W4NEQ

Improving audio fidelity for HF single sideband (and AM )
still under intensive revision 2012

Microphone content has been split to another page
Christopher Scott Bowling Green, KY

Although somewhat different animals,  AM-FM audio processing techniques can be applied to ssb transmission to achieve some improvement in the audio quality.  The first step is to ask what exactly we are trying to achieve? Maximum loudness equates to the highest rms value audio waveform, usually produced by a combination of dynamic compression and clipping. Maximum fidelity minimizes distortion and maximizes frequency response.

There is significant controversy about unnecessarily wide occupied voice channel bandwidth being " more than your fair share." You have to ask yourself whether 50 Hz to 15 kHz audio frequency response is necessary or advisable. I can't answer that but I can tell you that a100 Hz to 7kHz voice bandwidth sounds very natural. In the case of ssb, adding just a bit more to the 2.4 or 2.7 kHz normal bandwidth, say 500 Hz, adds a lot to the perceived quality.

Back to our basic question: Are we after maximum intelligibility (through a noisy medium), or the most natural sound? You can't maximize both, but you can get close - loud and clean audio processing can be done - radio broadcasters do it all the time. And for voice, the complexity is much less.

Why does SSB have inferior audio quality compared to AM and FM?

Theoretically, (and practically with elaborate methods) ssb can sound just as good as AM, but two factors make it more difficult: First, traditional ssb generation has been done using a balanced modulator feeding a narrow-bandwidth crystal filter. Frequency response is limited due to the filter. A wider filter could be used for more transmit audio bandwidth, OR with modern radios using dsp filtering, frequency response can be opened up.

Secondly, and perhaps more significant is that, with a suppressed carrier, very precise tuning with bfo and product detector is needed but impossible by manual methods, and this not only creates a slight voice pitch offset, it creates another interesting effect - a vocal vowel resonance at, say 400 hertz has natural harmonics at 800 and 1200 hertz - precise multiples of the fundamental tone. With a 10 hertz mis-tuning, these are not multiplied but additively shifted - 410, 810, and 1210 hertz - and they are no longer harmonically related. That's why it sounds funky. This latter problem has been largely overcome by injecting a pilot tone (or burst) into the transmit audio at a precisely known frequency, and using a phase-lock-loop on the receive end to ensure correct tuning - remember those early space flight communications with the embedded "beep" in each transmission?

Primary to all our further discussions is understanding some key audio quality metrics. It's important to be able to individually identify undesirable artifacts before we can find a remedy. Our goals for loud and clear audio are:

  1. Minimize audio waveform distortion,
  2. Control frequency response (audio bandwidth and bass / treble), appropriate for our purpose.
  3. Maximize signal-to-noise (loudness) through moderate agc / limiting / clipping (dynamic processing).
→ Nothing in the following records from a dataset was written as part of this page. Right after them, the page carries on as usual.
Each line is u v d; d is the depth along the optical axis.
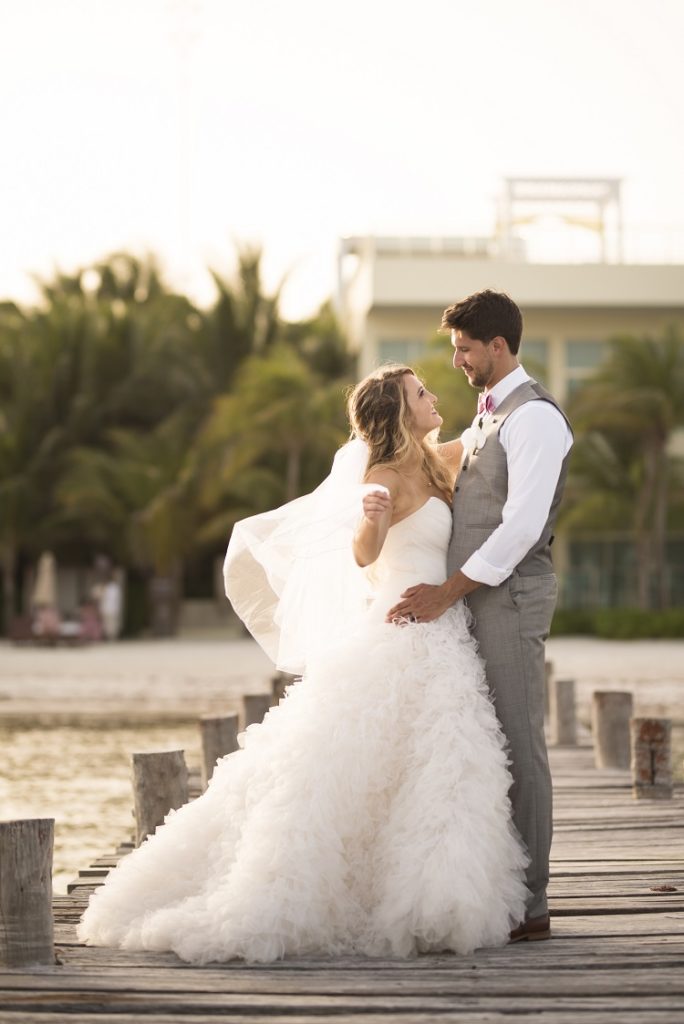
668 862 5.47
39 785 9.68
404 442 4.33
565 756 9.38
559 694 10.20
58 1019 3.44
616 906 4.61
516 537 4.09
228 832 4.23
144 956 4.06
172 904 4.24
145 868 4.29
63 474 34.72
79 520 34.38
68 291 43.25
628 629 28.98
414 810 4.00
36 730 12.98
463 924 3.93
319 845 4.02
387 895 3.98
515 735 4.15
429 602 4.18
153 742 12.03
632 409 29.44
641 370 29.88
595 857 5.61
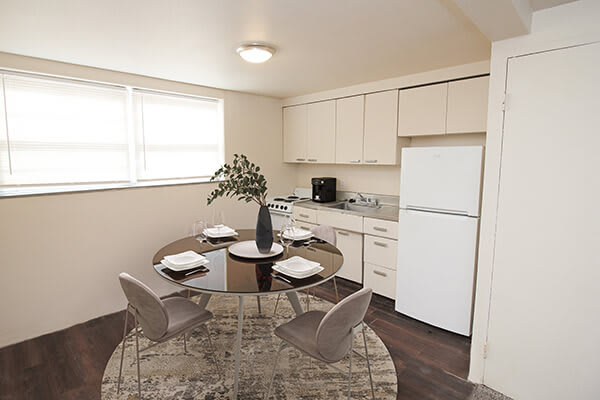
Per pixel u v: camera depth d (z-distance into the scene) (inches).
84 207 107.9
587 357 65.5
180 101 137.9
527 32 66.3
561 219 66.3
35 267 99.5
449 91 113.4
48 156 106.3
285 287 68.9
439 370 85.6
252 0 63.2
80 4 64.5
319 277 74.4
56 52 94.3
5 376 81.8
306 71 117.5
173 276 74.3
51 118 106.0
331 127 152.1
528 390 73.4
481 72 105.6
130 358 89.7
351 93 142.1
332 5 66.0
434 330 105.4
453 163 97.2
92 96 114.0
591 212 62.9
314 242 102.3
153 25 75.4
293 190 186.2
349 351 67.2
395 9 67.9
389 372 84.4
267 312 117.9
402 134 127.4
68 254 105.6
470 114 109.2
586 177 63.0
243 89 148.4
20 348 94.2
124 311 118.0
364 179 158.2
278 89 149.2
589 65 60.9
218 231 106.4
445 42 88.2
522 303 72.6
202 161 147.6
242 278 73.5
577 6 61.2
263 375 83.6
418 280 108.5
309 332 71.5
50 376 82.0
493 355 77.7
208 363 87.9
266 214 90.0
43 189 104.4
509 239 73.1
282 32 80.5
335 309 58.7
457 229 97.9
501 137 72.2
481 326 78.8
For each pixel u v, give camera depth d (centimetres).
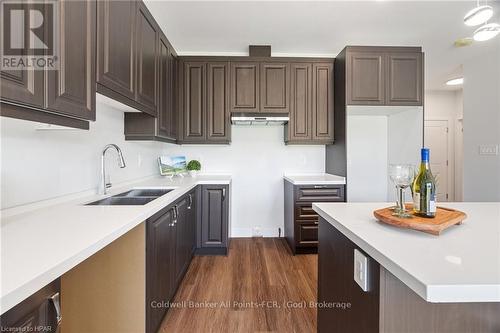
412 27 281
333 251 115
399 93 291
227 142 319
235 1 234
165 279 174
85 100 124
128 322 141
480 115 342
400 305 74
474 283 54
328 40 310
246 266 265
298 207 296
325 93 321
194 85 314
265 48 323
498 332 77
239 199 362
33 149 135
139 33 193
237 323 175
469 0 234
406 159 304
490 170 330
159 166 314
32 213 127
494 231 90
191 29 284
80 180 174
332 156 337
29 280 60
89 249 83
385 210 109
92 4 131
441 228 85
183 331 167
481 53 340
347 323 100
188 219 250
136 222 120
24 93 89
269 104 317
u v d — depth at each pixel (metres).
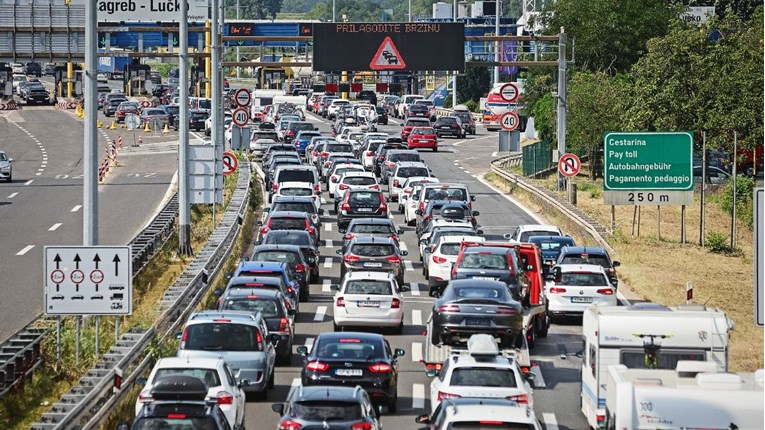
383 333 94.31
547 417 70.62
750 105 187.38
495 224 159.38
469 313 78.50
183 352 70.19
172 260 123.75
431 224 129.00
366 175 165.38
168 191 189.12
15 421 67.44
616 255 136.88
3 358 75.94
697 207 190.50
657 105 191.62
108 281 77.12
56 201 176.62
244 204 152.50
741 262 144.75
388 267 110.31
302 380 69.94
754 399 50.19
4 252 129.88
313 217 135.88
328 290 113.75
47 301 77.06
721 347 63.59
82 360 80.38
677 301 112.81
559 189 187.88
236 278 88.12
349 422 54.12
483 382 62.88
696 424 50.25
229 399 59.75
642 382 51.34
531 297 95.38
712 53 189.50
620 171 142.38
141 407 54.22
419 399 74.38
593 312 66.44
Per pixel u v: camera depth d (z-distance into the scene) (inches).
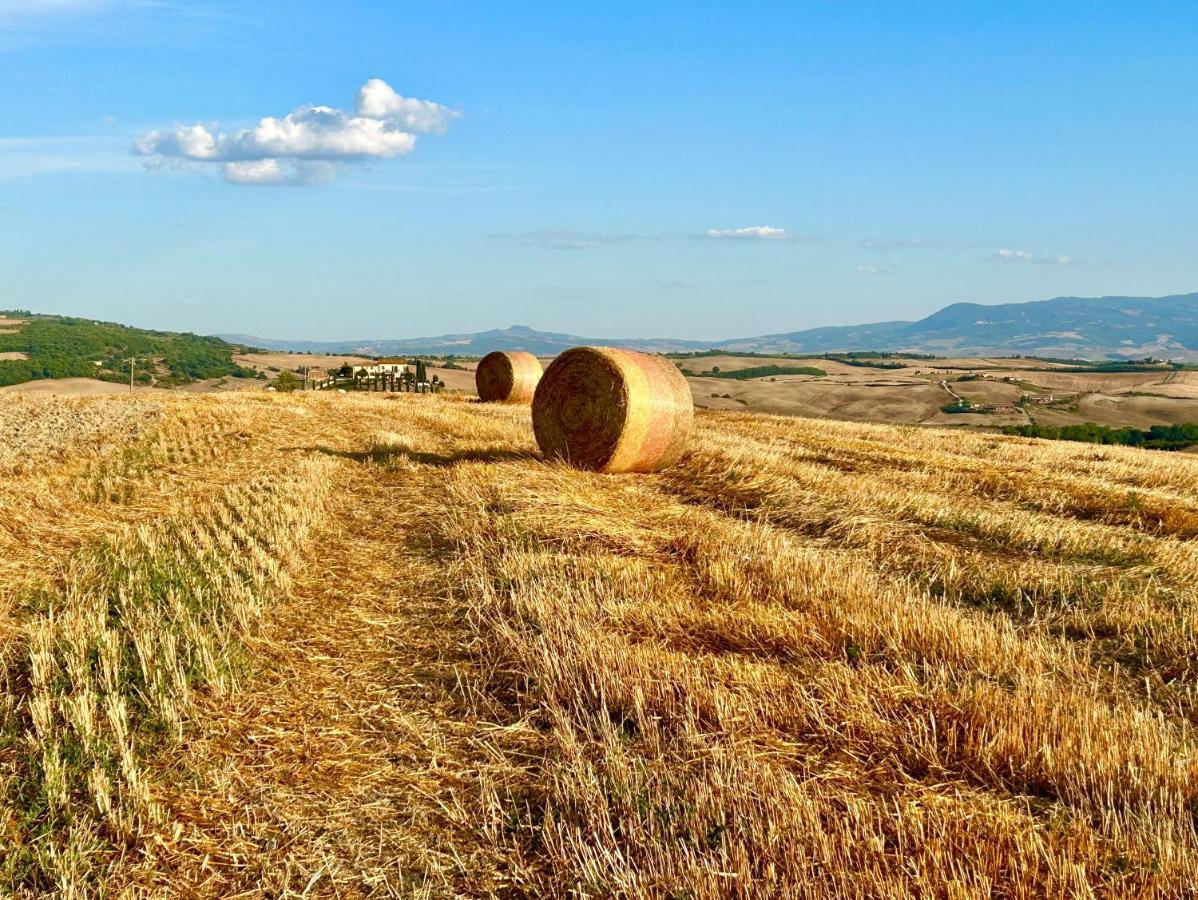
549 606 310.5
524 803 202.5
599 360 613.9
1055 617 342.3
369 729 239.0
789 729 228.7
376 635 308.3
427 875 178.2
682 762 210.4
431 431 873.5
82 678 248.2
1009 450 899.4
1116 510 549.6
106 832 191.3
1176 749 221.5
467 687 264.4
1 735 224.4
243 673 269.3
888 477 647.1
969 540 463.2
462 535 425.1
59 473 594.2
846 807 191.8
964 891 158.7
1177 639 309.0
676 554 395.5
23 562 387.5
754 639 289.0
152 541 407.2
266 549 411.2
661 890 165.9
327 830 193.8
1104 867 171.0
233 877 179.0
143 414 986.1
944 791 202.8
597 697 246.4
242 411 1045.2
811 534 472.7
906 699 242.8
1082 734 219.9
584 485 546.3
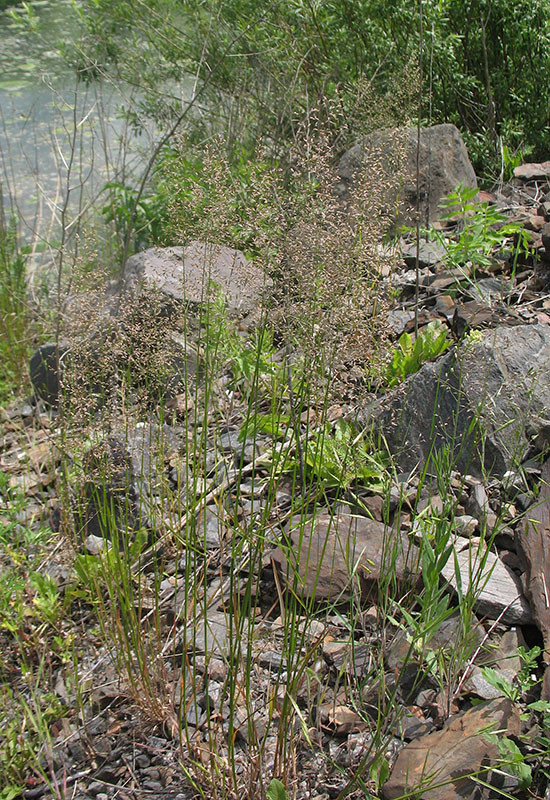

The most important factors for low distortion ssb and extended frequency response ssb are (essentially) choice of rig, and optimal drive level adjustment to an amplifier - which I personally can't do without seeing the rf envelope on an oscilloscope.  While surfing some "hi-fi" ssb and am web sites, I see some hams have virtual recording studios grafted onto their hamshack, including very expensive microphones, but no scope to get maximum peak output without clipping (or negatively over-modulating in the case of am). I can only presume that these folks are unfamiliar with its use. The scope is a great tool in adjusting for best quality. Two-tone testing with a spectrum analyzer measures the non-linearity of the ssb generation and amplification, which causes audio distortion, but isn't practical for most hams. 

--

The other major quality determining element (perhaps the one which most people perceive first) - limited primarily by the rig is the audio frequency response.  Traditional ssb transmitters generate double sideband using a balanced modulator, then pass only usb or lsb through a crystal filter, the width of which determines the maximum audio bandwidth (frequency response).  Typically this is quantified at the -3 dB points, for example, on the bass end - 300 Hertz and, on the treble end - 2700 Hertz may be 3 dB below the center response.  This does not mean that everything below and above are completely absent, but rather are rolled off with a more-or-less steep slope. And although this audio bandwidth is reasonable for voice intelligibility, it's far from natural sounding.  A 2100 Hz bandwidth (300-2400) sounds even more unnatural. Many modern rigs using dsp generation with front-panel variable filtering, can pass lower than 200 hz and greater than 3000 hz at the -3dB points, which, assuming a receiver is used which has appropriately wide IF bandwidth and audio response, makes a noticeable improvement. But you quickly reach a point of diminishing returns. Keep in mind that as you increase receiver bandwidth, your signal-to-noise ratio is reduced. Personally, I think 200 to 3200 Hertz sounds pretty good for sideband. Response below 100 Hertz is generally undesirable, allowing hum, structurally transmitted table taps, P-pops, etc., to mix with the voice and unnecessarily contribute more intermodulation frequencies.

--

Achieving good Signal-to-noise ratio in this context, essentially translates to how much RF energy is getting to the receiver - to compete with noise and QRM. The peak (or average / RMS depending upon your method) audio energy, divided by the noise energy, within the receiver's audio passband (lotsa qualifiers here) equals signal-to-noise-ratio ("S/N"). Often, because you cannot get rid of the noise during actual measurement Signal + Noise divided by noise is used, which is close to the same for decent S/N. As an example for a 20 dB S/N, the audio power is 100 times that of the noise - (or 10 times the voltage). This 20 dB figure is pretty good, but we always like better - high-fidelity SN is subjective and quite relative to the context, but for the sake of comparison, a decent AM broadcast station will transmit at least 60 dB S/N - received SN will be less, subject to distance, propagation, and interference.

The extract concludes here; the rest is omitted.